The Silent and Brave revision: page #75
Kim and I went to get our eye exams the day before the hangover too. It was a good experience, the first good one I have had in the past few years. I keep feeling like they screw up my prescription, because for the past few years they have been trying to get me into toric lenses. This eye doctor was able to tell me why I feel that way. Basically, I’m getting older and my eyes suck, so I am now at the point where they are trying to correct my vision for near and far, instead of just nearsightedness. It means the reading glasses I have been using. It means bifocals, soon. It means that they are trying to find a happy medium where I am most comfortable throughout the course of the day, and they just haven’t been doing a good job. I am better now, with one toric lens and one regular lens.
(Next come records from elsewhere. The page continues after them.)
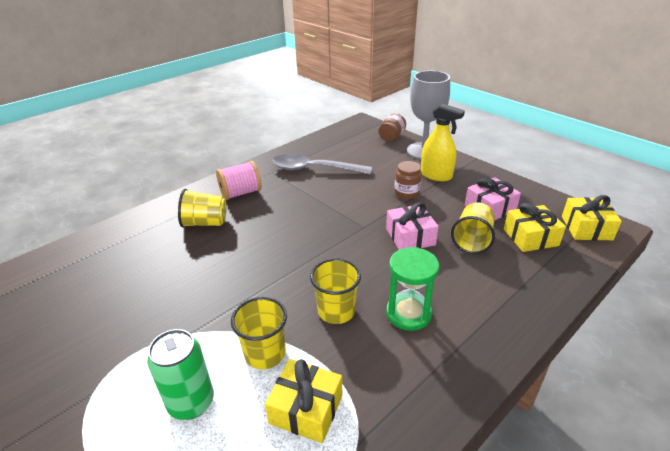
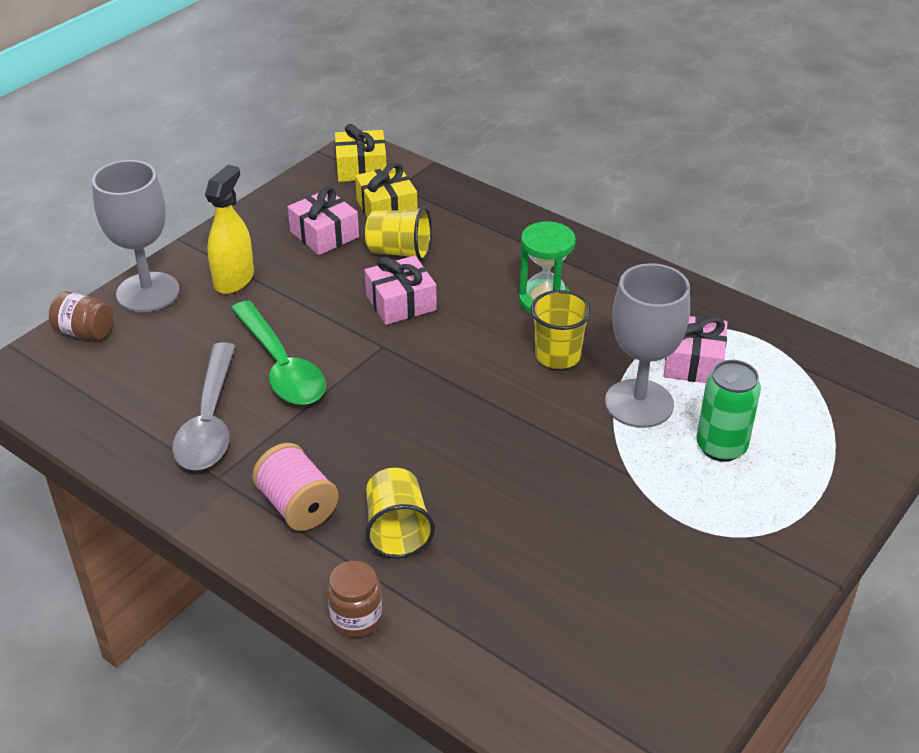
camera: 100 degrees left, 5 degrees up
(265, 353) = (639, 403): yellow cup -> grey goblet
(306, 409) = (693, 362): yellow gift -> pink gift
(352, 190) = (281, 366): none -> green spoon
(406, 193) = (288, 308): brown jar -> brown jar (356, 618)

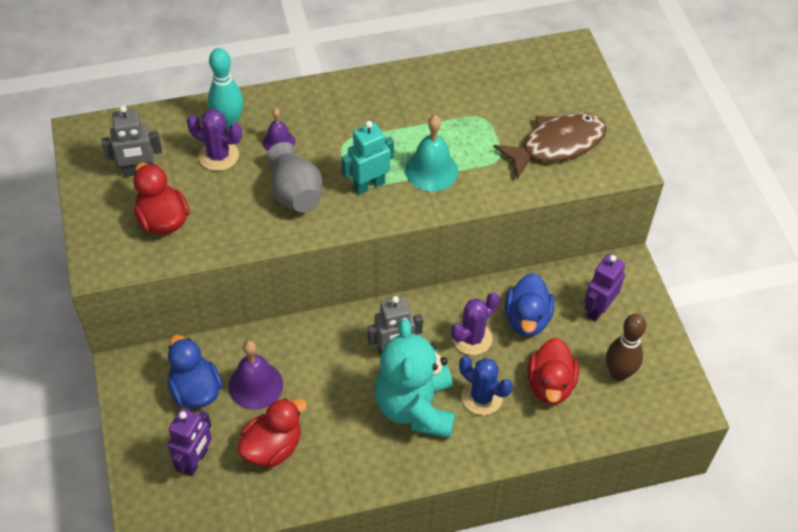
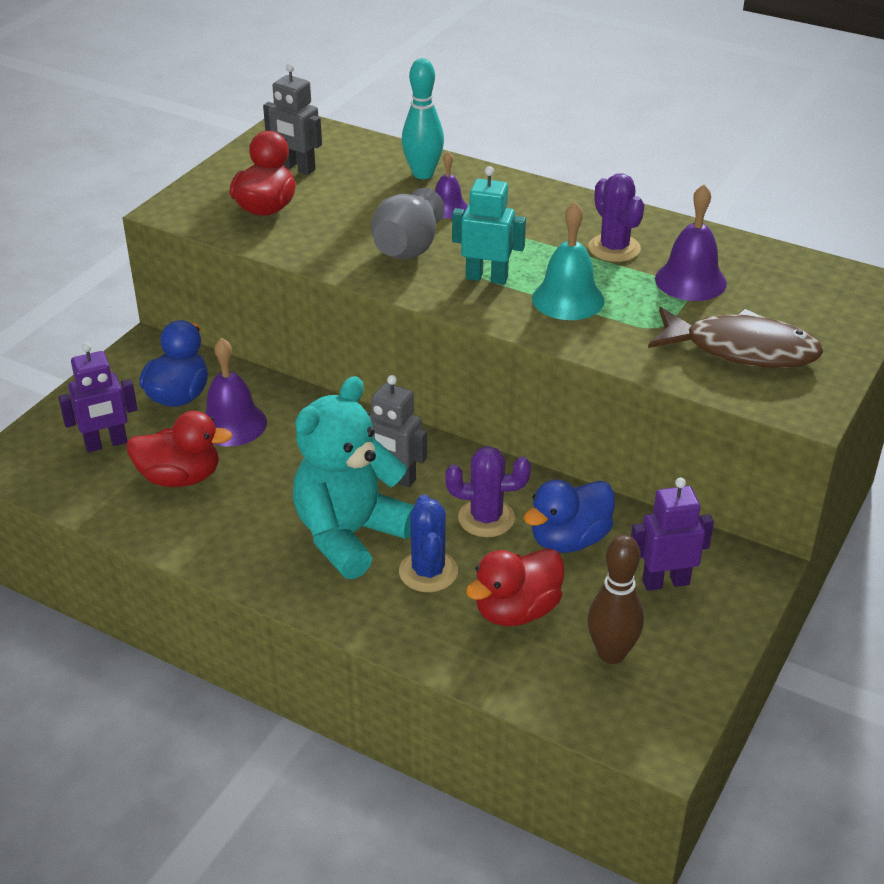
camera: 45 degrees right, 15 degrees down
(218, 156) = (379, 191): purple cactus -> purple cactus (614, 248)
(479, 110) = (690, 281): none -> purple bell

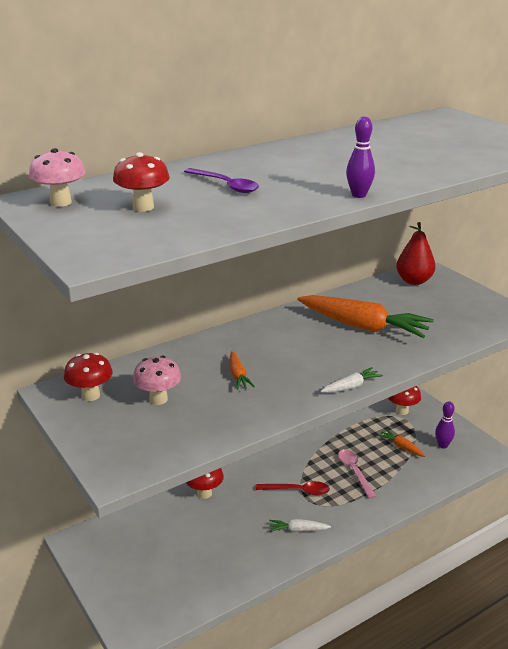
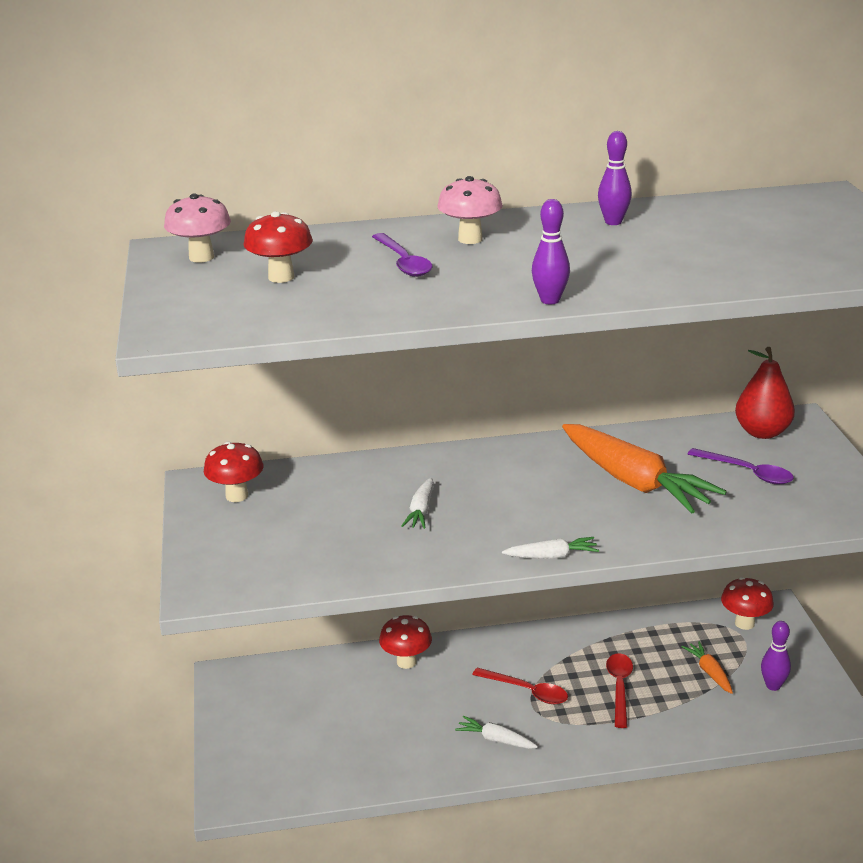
camera: 25 degrees right, 0 degrees up
(158, 399) = (307, 517): pink mushroom -> pink mushroom (470, 239)
(238, 376) = (421, 510): orange carrot -> white carrot
(339, 143) = (613, 222): none -> purple bowling pin
(354, 472) = (619, 687): pink spoon -> red spoon
(425, 307) = (747, 472): none -> purple spoon

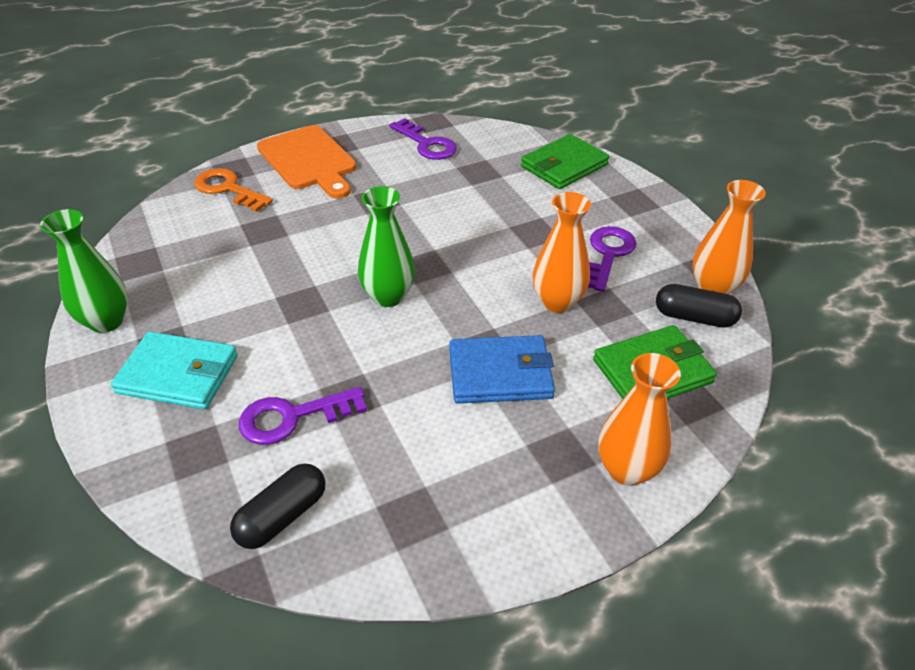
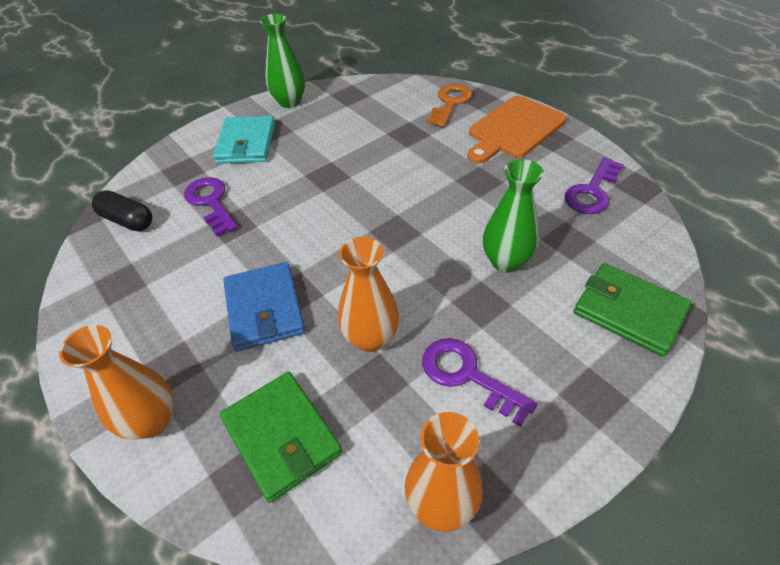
camera: 80 degrees right, 5 degrees up
(388, 296) = (347, 218): green vase -> green vase (505, 261)
(607, 254) = (467, 376): purple key -> purple key turned 150 degrees counterclockwise
(694, 317) = (378, 479): black capsule -> none

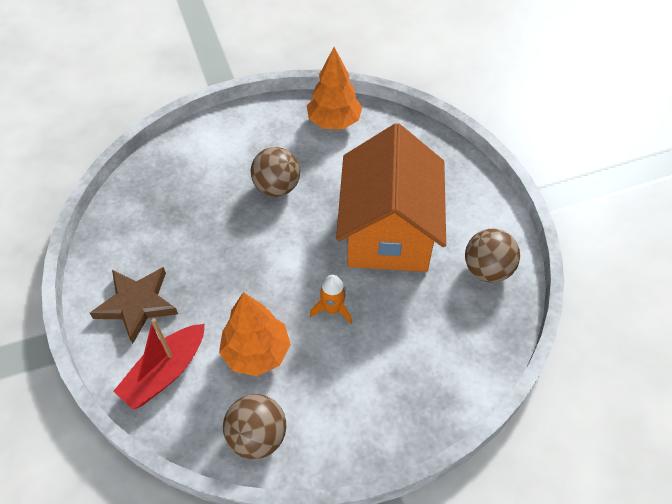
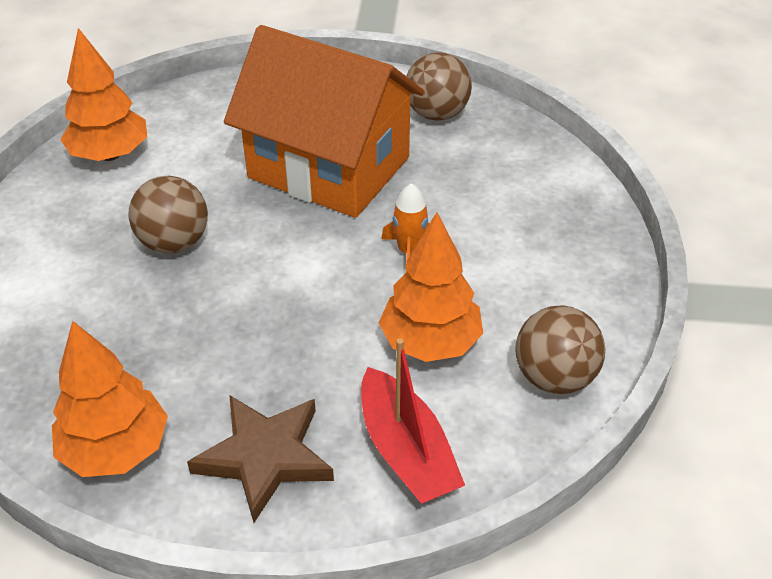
camera: 65 degrees left, 10 degrees down
(119, 237) = (116, 449): none -> orange tree

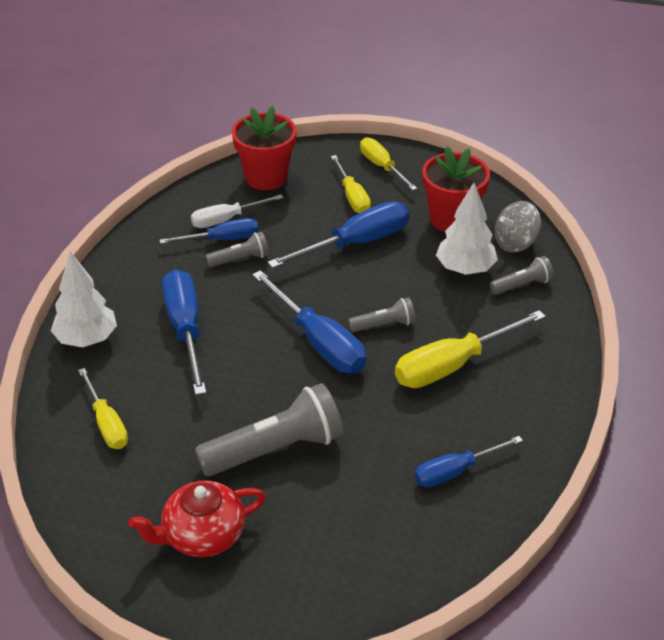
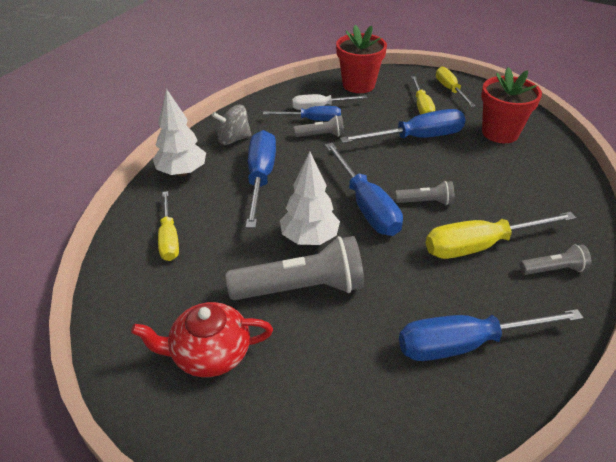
camera: 15 degrees right, 0 degrees up
(455, 471) = (466, 344): blue screwdriver -> blue screwdriver, size x1.59
(465, 269) = (505, 171): white tree -> white tree (309, 238)
(515, 243) = (552, 157): grey spinning top -> grey spinning top (233, 139)
(522, 285) = (555, 191): grey flashlight -> grey flashlight (553, 269)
I was sitting there in the exam room, waiting for Kim to be done. I had already taken out my contacts and so I was basically blind, living in a blurred world where I can’t see anything. The assistant was one of those people who likes to talk, and so she started talking to me, about the storm, about driving in snow, about clueless drivers in general, and I suddenly realized something I want to use in the book about my character Riika, who is also nearsighted, but without the benefit of glasses. When someone is talking to you and you can’t see their eyes or their mouth, or really anything but a blank orb where there face is, it changes the conversation. Eyes and face are the windows to the soul, and without that input, the other person has a distinct advantage. Also, anything they say kind of becomes robotic, because I have no access to the other information that helps fill in the conversation: how they’re feeling about what they’re saying, how they’re feeling about what I’m saying, etc. There is no way to read between the lines, which we do every day in face to face conversations. It’s like talking to someone on the telephone, at a distance, but in the case of blindness they have the advantage of seeing me while I can’t see them, so it’s one sided, whereas on the phone it works both ways and cancels itself out–both people have to use their words to convey the extra information. I talked to Kim about this, saying that I wanted to use it in my story (and I will) and she said that it involves her as well, since she wants to do commercial work (voice overs) and so she also has to be conscious of expressing the extra information to her listeners through words without the benefit of a picture that will show them her facial expression.